> [What is being asked] Reproduce every line of text in the rows below word for word, omitting the pictures.

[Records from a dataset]
+---+

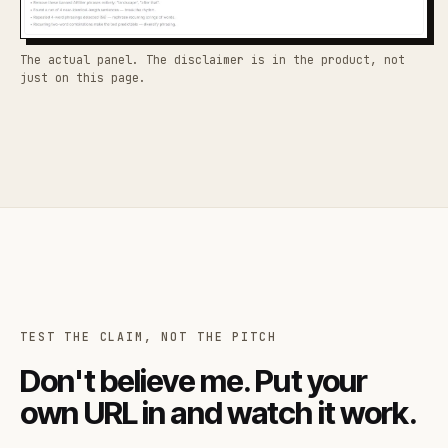
The actual panel. The disclaimer is in the product, not
just on this page.
TEST THE CLAIM, NOT THE PITCH
Don't believe me. Put your
own URL in and watch it work.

+---+

> [Expected answer]
The actual panel. The disclaimer is in the product, not
just on this page.
TEST THE CLAIM, NOT THE PITCH
Don't believe me. Put your
own URL in and watch it work.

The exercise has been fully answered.